Para cumprir estes compromissos, é urgente que nos espaços multilaterais onde são discutidas políticas vinculadas a Povos Indígenas se deixe de misturar conceitos, que os povos indígenas não sejam equiparados a minorias, comunidades locais ou sejam tratados como seres vulneráveis, já que isto abaixa o padrão mínimo alcançado na Declaração e, na prática, também mina os direitos.
Ainda estamos a tempo de devolver aos povos indígenas o lugar que lhes corresponde na história e, ao mesmo tempo, é a hora de que os próprios povos indígenas continuem a fortalecer as suas exigências, suas lutas e suas reivindicações para alcançar o pleno cumprimento dos direitos reconhecidos na Declaração.

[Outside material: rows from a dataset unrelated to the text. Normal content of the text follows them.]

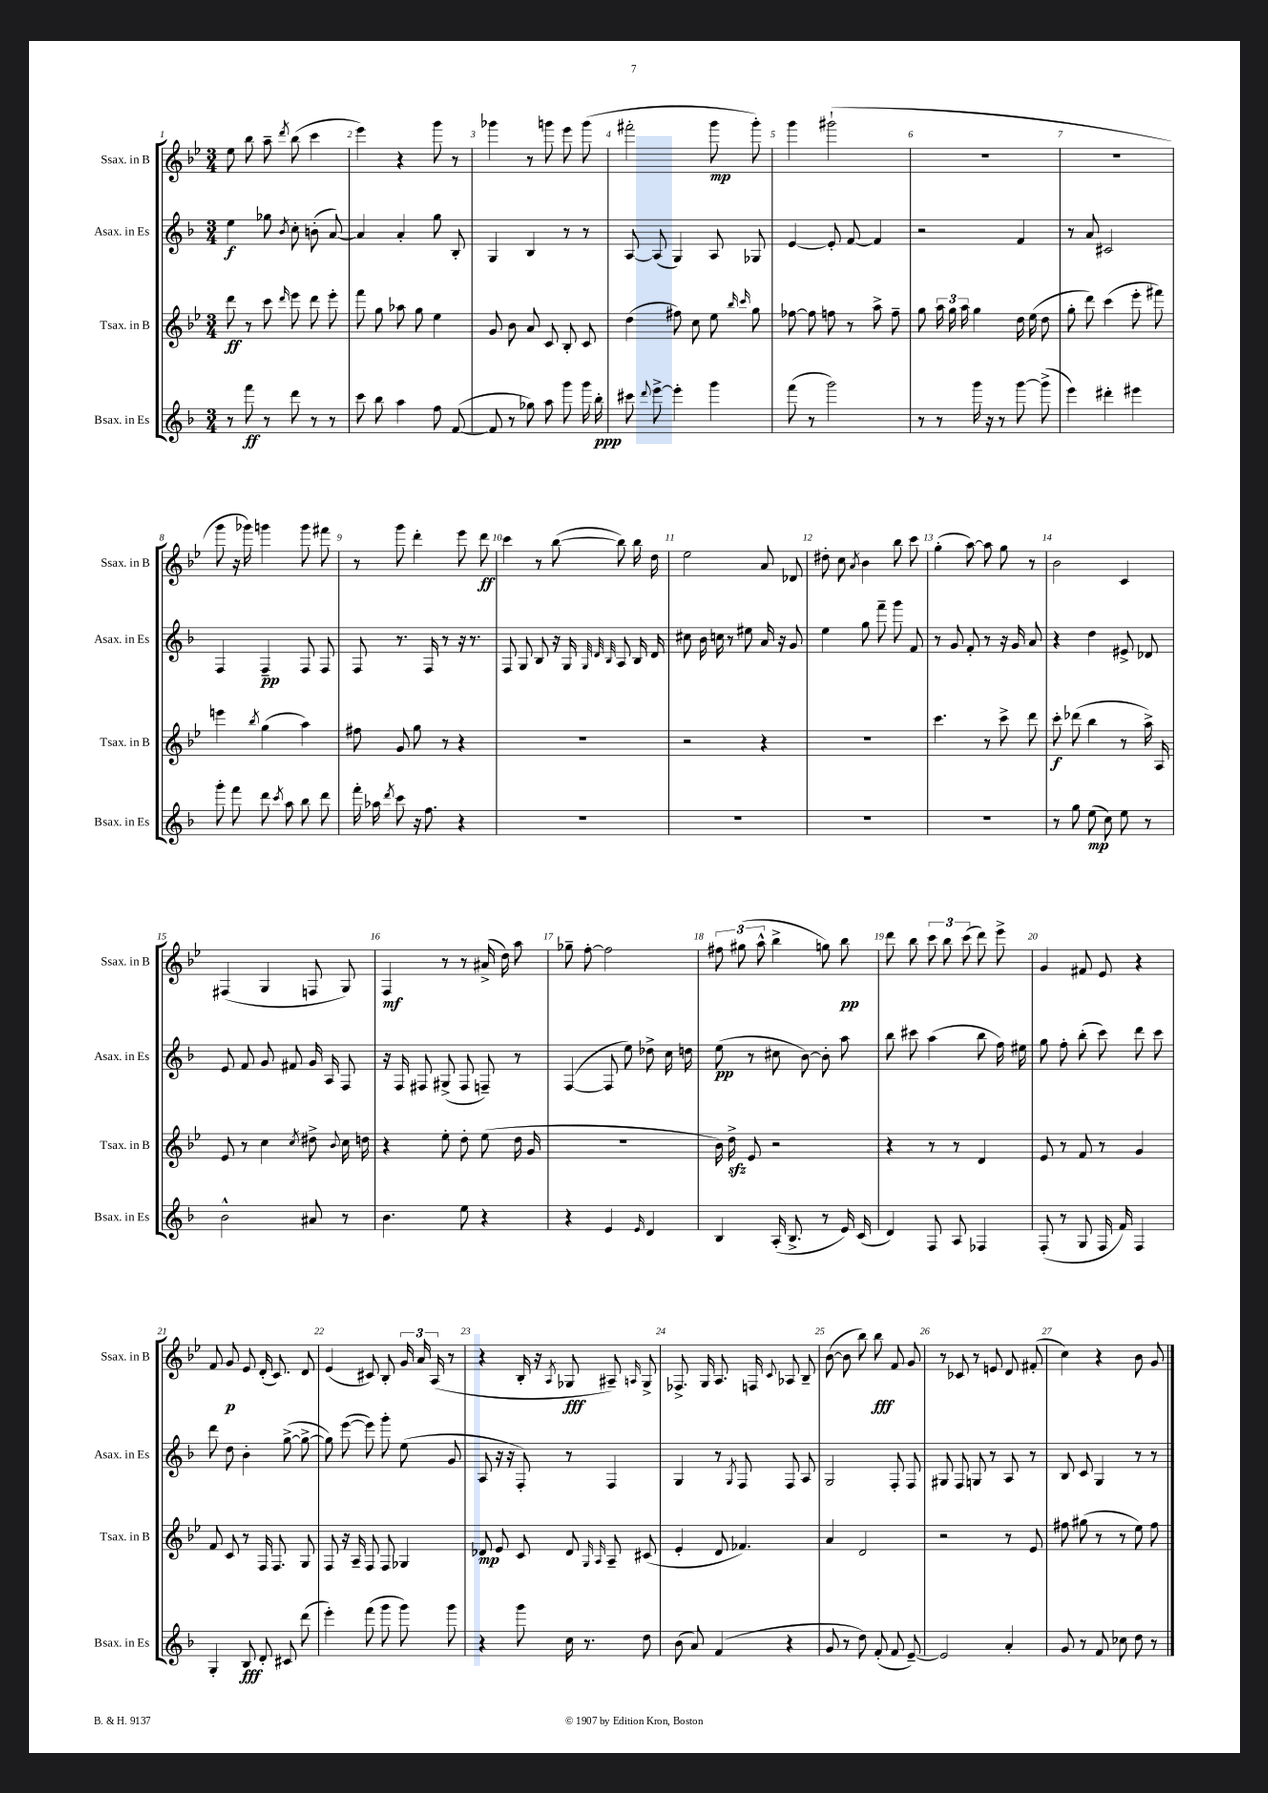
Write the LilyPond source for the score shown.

<<
\new StaffGroup <<
\new Staff = "s0" \with { instrumentName = "Ssax. in B" shortInstrumentName = "Ssax. in B" } {
    \clef treble \key bes \major \numericTimeSignature \time 3/4
    \autoBeamOff ees''8 bes''8 a''8-- \acciaccatura { d'''8 } bes''8( c'''4 |
    ees'''4) r4 g'''8 r8 |
    ges'''4 r8 g'''8 ees'''8 g'''8( |
    fis'''2-. g'''8\mp g'''8-.) |
    g'''4 gis'''2-!( |
    R2. |
    R2. |
    g'''8 r16 ges'''16) g'''4 g'''8 fis'''8 |
    r8 g'''8 d'''4-. ees'''8 d'''8\ff |
    c'''4 r8 bes''8~( bes''8) bes''16 d''16 |
    ees''2 a'8 des'8 |
    dis''8-. c''8 \acciaccatura { a'8 } bes'4 bes''8 c'''8 |
    g''4-.( a''8~) a''8 g''8 r8 |
    bes'2 c'4 |
    fis4( g4 f8 g8) |
    f4\mf r8 r8 ais'16->( d''16) a''8 |
    ges''8-- f''8~-. f''2 |
    \tuplet 3/2 { fis''8 gis''8( a''8-^ } bes''4-> g''8) bes''8\pp |
    d'''8 bes''8 \tuplet 3/2 { c'''8 bes''8 c'''8( } d'''8) ees'''8-> |
    g'4 fis'8 ees'8 r4 |
    f'8 g'8\p ees'8 d'16-.( c'8.) d'8 |
    ees'4( cis'8) bes8-. \tuplet 3/2 { g'16 a'16 a16( } r8 |
    r4 bes16-. r16 \acciaccatura { a8 } ges8\fff ais8--) \grace { a16 } ges8-> |
    fes8.-> g16 a8. f16 \appoggiatura { c'8 } aes8 bes8-- |
    bes'8~( bes'8 bes''8) bes''8\fff f'8 g'8 |
    r8 ces'8 r8 e'8 d'8 fis'8-.( |
    c''4) r4 bes'8 g'8 \bar "|." |
}
\new Staff = "s1" \with { instrumentName = "Asax. in Es" shortInstrumentName = "Asax. in Es" } {
    \clef treble \key f \major \numericTimeSignature \time 3/4
    \autoBeamOff e''4\f ges''8 \acciaccatura { bes'8 } c''8-. b'8-.( a'8~) |
    a'4 a'4-. g''8 bes8-. |
    g4 bes4 r8 r8 |
    a8~ a8( g4) a8 ges8 |
    e'4~ e'8-. f'8~ f'4 |
    r2 f'4 |
    r8 a'8 cis'2 |
    f4 f4--\pp f8 f8 |
    f8 r8. f16 r8 r16 r8. |
    f8 g8 bes8 r16 g16 \grace { g32 d'32 bes32 } a8 bes16 d'16 |
    cis''8 bes'16 c''16 r8 eis''8 a'16 r16 g'8 |
    e''4 g''8 f'''8-- g'''8 f'8 |
    r8 g'8 f'8-. r8 r16 g'16 a'8 |
    r4 d''4 eis'8-> des'8 |
    e'8 f'8 g'8 fis'8 g'16 a16 f8 |
    r16 f16 fis8 gis8->( fis8 f8--) r8 |
    f4~( f8 e''8) des''8-> c''16 d''16 |
    e''8\pp( r8 cis''8 bes'8~) bes'8-. a''8 |
    bes''8 cis'''8 a''4( bes''8 f''16) eis''16 |
    g''8 f''8-. bes''8-.( c'''8) d'''8 c'''8 |
    d'''8 d''8 bes'4-. g''8~->( g''8~-> |
    g''8) e'''8~( e'''8) g'''8-. e''8( g'8 |
    a8 r16 r16 f8-.) r8 f4 |
    g4 r8 \acciaccatura { g8 } f8 f8 a8 |
    g2 f8-. f8 |
    gis8 f8 g8 r8 a8 r8 |
    bes8 c'8 g4 r8 r8 \bar "|." |
}
\new Staff = "s2" \with { instrumentName = "Tsax. in B" shortInstrumentName = "Tsax. in B" } {
    \clef treble \key bes \major \numericTimeSignature \time 3/4
    \autoBeamOff d'''8\ff r8 c'''8 \grace { d'''16 } ees'''8 d'''8 ees'''8-. |
    f'''8 g''8 aes''8 g''8 ees''4 |
    g'8 bes'8 a'8 c'8 bes8-. c'8 |
    d''4( fis''8) c''8 ees''8 \grace { bes''16 c'''16 } g''8 |
    fes''8~ fes''8 f''8 r8 a''8-> f''8-- |
    g''8 \tuplet 3/2 { a''16 g''16 a''16 } g''4 d''16 ees''16( d''8 |
    g''8-. d'''8) c'''4( ees'''8-. fis'''8) |
    e'''4 \acciaccatura { bes''8 } g''4( a''4) |
    fis''8 g'8 g''8 r8 r4 |
    R2. |
    r2 r4 |
    R2. |
    c'''4. r8 c'''8-> d'''8 |
    c'''8-.\f des'''8( bes''4 r8 a''16->) a16 |
    ees'8 r8 c''4 \acciaccatura { c''8 } dis''8-> \appoggiatura { bes'8 } c''16 d''16 |
    r4 ees''8-. d''8-. ees''8( d''16 g'16 |
    R2. |
    bes'16) d''16->\sfz ees'8 r2 |
    r4 r8 r8 d'4 |
    ees'8 r8 f'8 r8 g'4 |
    f'8 c'8 r8 f16 f8. g8 |
    f8 r16 a16-- f8 f8 ges4 |
    des'8\mp ees'8 c'8 des'8 \grace { g16 a16 } a8-- cis'8( |
    ees'4-. d'8 fes'4.) |
    a'4 d'2 |
    r2 r8 ees'8 |
    fis''8 gis''8( r8 r8 ees''8) fis''8 \bar "|." |
}
\new Staff = "s3" \with { instrumentName = "Bsax. in Es" shortInstrumentName = "Bsax. in Es" } {
    \clef treble \key f \major \numericTimeSignature \time 3/4
    \autoBeamOff r8 f'''8\ff r8 d'''8 r8 r8 |
    c'''8 bes''8 a''4 f''8 f'8~( |
    f'8 r8 ges''8) a''8 g'''8 g'''16 bes''16-.\ppp |
    cis'''8 \appoggiatura { d'''8 } e'''8~-> e'''4-. g'''4 |
    f'''8( r8 g'''2) |
    r8 r8 g'''16 r16 r8 g'''8~ g'''8->( |
    e'''4) dis'''4-. eis'''4 |
    g'''8-. f'''8 d'''8 \acciaccatura { c'''8 } a''8 bes''8 d'''8 |
    f'''16-. aes''16 \acciaccatura { d'''8 } c'''8 r16 f''8. r4 |
    R2. |
    R2. |
    R2. |
    R2. |
    r8 g''8 e''8\mp( c''8) e''8 r8 |
    bes'2-^ ais'8 r8 |
    bes'4. e''8 r4 |
    r4 e'4 \grace { e'16 } d'4 |
    bes4 a16-.( bes8.-> r8 e'16) c'16( |
    d'4) f8 a8 fes4 |
    f8-.( r8 g8 f16 f'16) f4 |
    g4-. bes8\fff d'8-. cis'8 d'''8( |
    e'''4-.) f'''8( g'''8 g'''8) g'''8 |
    r4 g'''8 c''16 r8. d''8 |
    bes'8( a'8) f'4( r4 |
    g'8 r8 d''8) f'8-.( f'8 e'8~--) |
    e'2 a'4-. |
    g'8 r8 f'8 ces''8 d''8 r8 \bar "|." |
}
>>
>>
\layout { \context { \Score \override BarNumber.break-visibility = ##(#f #t #t) barNumberVisibility = #all-bar-numbers-visible } }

Gostaria que o dia 9 de agosto do próximo ano de 2023, em vez de denunciar o incumprimento dos direitos, como atualmente ocorre, possamos anunciar verdadeiros avanços em sua aplicação para as mulheres, a juventude, a infância e todos os indígenas em geral, em todos os países do mundo.
Gostaria que o dia 9 de agosto do próximo ano de 2023, em vez de denunciar o incumprimento dos direitos, possamos anunciar verdadeiros avanços em sua aplicação
Por isso apelo à responsabilidade daqueles que têm poder de decisão, a nível nacional e internacional, para que façam uma virada ao atual trato para com os Povos Indígenas e possamos alcançar avanços substantivos nas condições de vida de nossos povos.